*Information shown:*
- Opening Delimiter -

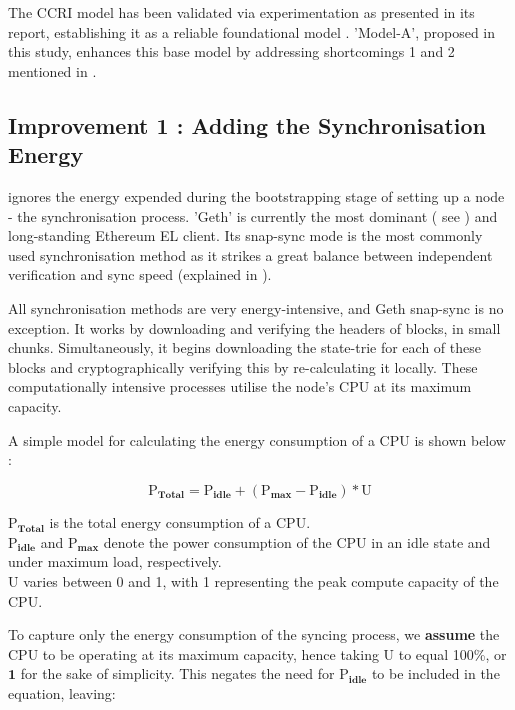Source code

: The CCRI model has been validated via experimentation as presented in its report, establishing it as a reliable foundational model \cite{CryptoCarbonRatingsInstitute2022TheNetwork}. 'Model-A', proposed in this study, enhances this base model by addressing shortcomings 1 and 2 mentioned in .

\subsection{Improvement 1 : Adding the Synchronisation Energy} 

  ignores the energy expended during the bootstrapping stage of setting up a node - the synchronisation process. 'Geth' is currently the most dominant ( see ) and long-standing Ethereum EL client. Its snap-sync mode is the most commonly used synchronisation method as it strikes a great balance between independent verification and sync speed (explained in ).

 All synchronisation methods are very energy-intensive, and Geth snap-sync is no exception. It works by downloading and verifying the headers of blocks, in small chunks. Simultaneously, it begins downloading the state-trie for each of these blocks and cryptographically verifying this by re-calculating it locally. These computationally intensive processes utilise the node's CPU at its maximum capacity.

A simple model for calculating the energy consumption of a CPU is shown below \cite{PelleyUnderstandingPower} :

\begin{equation*}
    \boldsymbol{\mathrm{P}_{Total} = \mathrm{P}_{idle} + \left({\mathrm{P}_{max} - \mathrm{P}_{idle}}\right) * \mathrm{U}}
\end{equation*}

$\boldsymbol{\mathrm{P}_{Total}}$ is the total energy consumption of a CPU.\\
$\boldsymbol{\mathrm{P}_{idle}}$ and $\boldsymbol{\mathrm{P}_{max}}$ denote the power consumption of the CPU in an idle state and under maximum load, respectively.\\
$\boldsymbol{\mathrm{U}}$ varies between 0 and 1, with 1 representing the peak compute capacity of the CPU.

To capture only the energy consumption of the syncing process, we \textbf{assume} the CPU to be operating at its maximum capacity, hence taking $\boldsymbol{\mathrm{U}}$ to equal 100\%, or $\boldsymbol{1}$ for the sake of simplicity. This negates the need for $\boldsymbol{\mathrm{P}_{idle}}$ to be included in the equation, leaving:

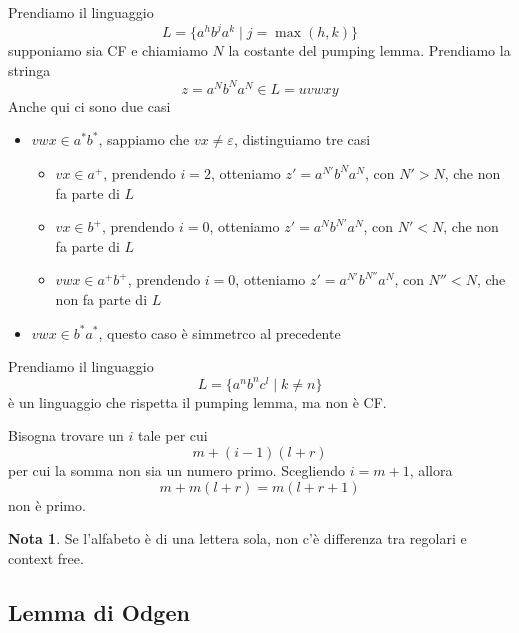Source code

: \documentclass[12pt]{report}
\theoremstyle{definition}
\newtheorem{nota}{Nota}
\begin{document}
\begin{tcolorbox}[breakable]
	Prendiamo il linguaggio
	$$ L = \{ a^h b^j a^k \mid j = \max(h, k) \} $$
	supponiamo sia CF e chiamiamo $N$ la costante del pumping lemma.
	Prendiamo la stringa
	$$ z = a^N b^N a^N  \in L = u v w x y $$
	Anche qui ci sono due casi
	\begin{itemize}
		\item $vwx \in a^* b^*$, sappiamo che $vx \neq \varepsilon$, distinguiamo tre casi
			\begin{itemize}
				\item $vx \in a^+$, prendendo $i = 2$, otteniamo $z' = a^{N'} b^N a^N$, con $N' > N$, che non fa parte di $L$
				\item $vx \in b^+$, prendendo $i = 0$, otteniamo $z' = a^N b^{N'} a^N$, con $N' < N$, che non fa parte di $L$
				\item $vwx \in a^+b^+$, prendendo $i = 0$, otteniamo $z' = a^{N'} b^{N''} a^N$, con $N'' < N$, che non fa parte di $L$
			\end{itemize}
		\item $vwx \in b^* a^*$, questo caso è simmetrco al precedente
	\end{itemize}
\end{tcolorbox}

\begin{tcolorbox}
	Prendiamo il linguaggio
	$$ L = \{ a^n b^n c^l \mid k \neq n \} $$
	è un linguaggio che rispetta il pumping lemma, ma non è CF.
\end{tcolorbox}

Bisogna trovare un $i$ tale per cui 
$$ m + (i - 1)(l + r) $$
per cui la somma non sia un numero primo.
Scegliendo $i = m + 1$, allora 
$$ m + m(l + r) = m(l + r + 1) $$
non è primo.

\begin{nota}
Se l'alfabeto è di una lettera sola, non c'è differenza tra regolari e context free.
\end{nota}

\subsection{Lemma di Odgen}
\end{document}
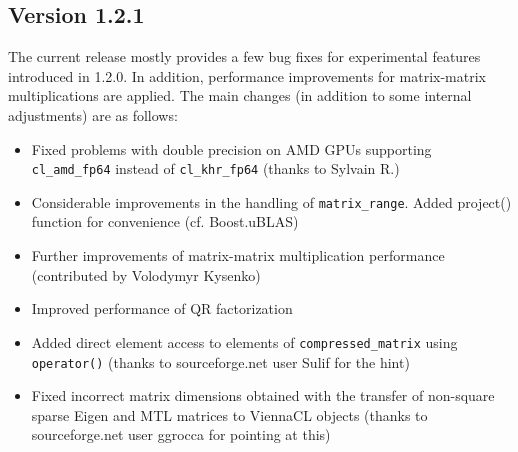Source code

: \subsection*{Version 1.2.1}
The current release mostly provides a few bug fixes for experimental features introduced in 1.2.0.
In addition, performance improvements for matrix-matrix multiplications are applied.
The main changes (in addition to some internal adjustments) are as follows:
\begin{itemize}
 \item Fixed problems with double precision on AMD GPUs supporting \lstinline|cl_amd_fp64| instead of \lstinline|cl_khr_fp64| (thanks to Sylvain R.)
 \item Considerable improvements in the handling of \lstinline|matrix_range|. Added project() function for convenience (cf. Boost.uBLAS)
 \item Further improvements of matrix-matrix multiplication performance (contributed by Volodymyr Kysenko)
 \item Improved performance of QR factorization
 \item Added direct element access to elements of \lstinline|compressed_matrix| using \lstinline|operator()| (thanks to sourceforge.net user Sulif for the hint)
 \item Fixed incorrect matrix dimensions obtained with the transfer of non-square sparse Eigen and MTL matrices to ViennaCL objects (thanks to sourceforge.net user ggrocca for pointing at this)
\end{itemize}





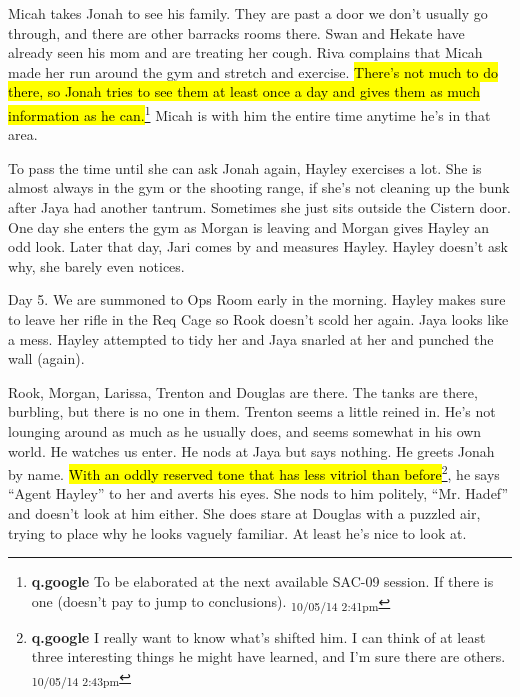 
Micah takes Jonah to see his family.  They are past a door we don't usually go through, and there are other barracks rooms there.  Swan and Hekate have already seen his mom and are treating her cough.  Riva complains that Micah made her run around the gym and stretch and exercise.  \hl{There's not much to do there, so Jonah tries to see them at least once a day and gives them as much information as he can.}\footnote{\textbf{q.google }To be elaborated at the next available SAC-09 session.  If there is one (doesn't pay to jump to conclusions). \textsubscript{10/05/14 2:41pm}}  Micah is with him the entire time anytime he's in that area.



To pass the time until she can ask Jonah again, Hayley exercises a lot.  She is almost always in the gym or the shooting range, if she's not cleaning up the bunk after Jaya had another tantrum.  Sometimes she just sits outside the Cistern door.  One day she enters the gym as Morgan is leaving and Morgan gives Hayley an odd look.  Later that day, Jari comes by and measures Hayley.  Hayley doesn't ask why, she barely even notices.





Day 5.  We are summoned to Ops Room early in the morning.  Hayley makes sure to leave her rifle in the Req Cage so Rook doesn't scold her again.  Jaya looks like a mess. Hayley attempted to tidy her and Jaya snarled at her and punched the wall (again). 



Rook, Morgan, Larissa, Trenton and Douglas are there.  The tanks are there, burbling, but there is no one in them.  Trenton seems a little reined in.  He's not lounging around as much as he usually does, and seems somewhat in his own world.  He watches us enter.  He nods at Jaya but says nothing.  He greets Jonah by name.   \hl{With an oddly reserved tone that has less vitriol than before}\footnote{\textbf{q.google }I really want to know what's shifted him.  I can think of at least three interesting things he might have learned, and I'm sure there are others. \textsubscript{10/05/14 2:43pm}}, he says ``Agent Hayley'' to her and averts his eyes.  She nods to him politely, ``Mr. Hadef'' and doesn't look at him either.  She does stare at Douglas with a puzzled air, trying to place why he looks vaguely familiar.  At least he's nice to look at.



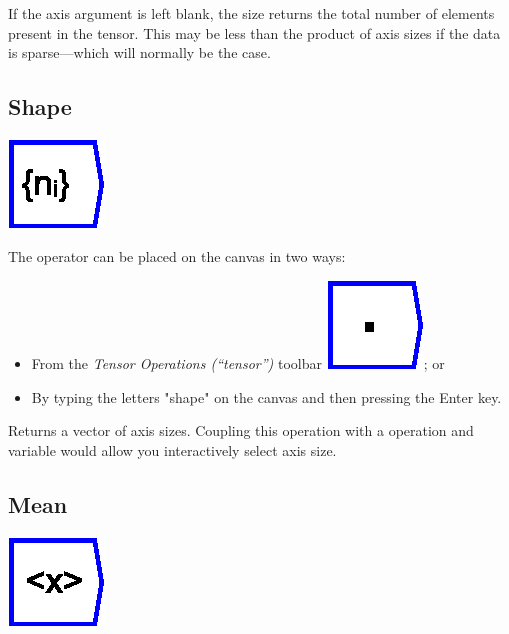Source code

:If the axis argument is left blank, the size returns the total number
of elements present in the tensor. This may be less than the product
of axis sizes if the data is sparse---which will normally be the
case.

\subsection{Shape}

\label{Operation:shape}

\includegraphics{images/shape}

The operator can be placed on the canvas in two ways:
\begin{itemize}
\item From the \emph{Tensor Operations (``tensor'')} toolbar \includegraphics{images/innerProduct};
or 
\item By typing the letters "shape" on the canvas and then pressing the
Enter key.
\end{itemize}
Returns a vector of axis sizes. Coupling this operation with a 
operation and variable would allow you interactively select axis size.

\subsection{Mean}

\label{Operation:mean}

\includegraphics{images/mean}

- Closing Delimiter -

*Requirement:*
Search the material above for lines containing the string "primo", then pull them out.

*Solution:*
per cui la somma non sia un numero primo.
non è primo.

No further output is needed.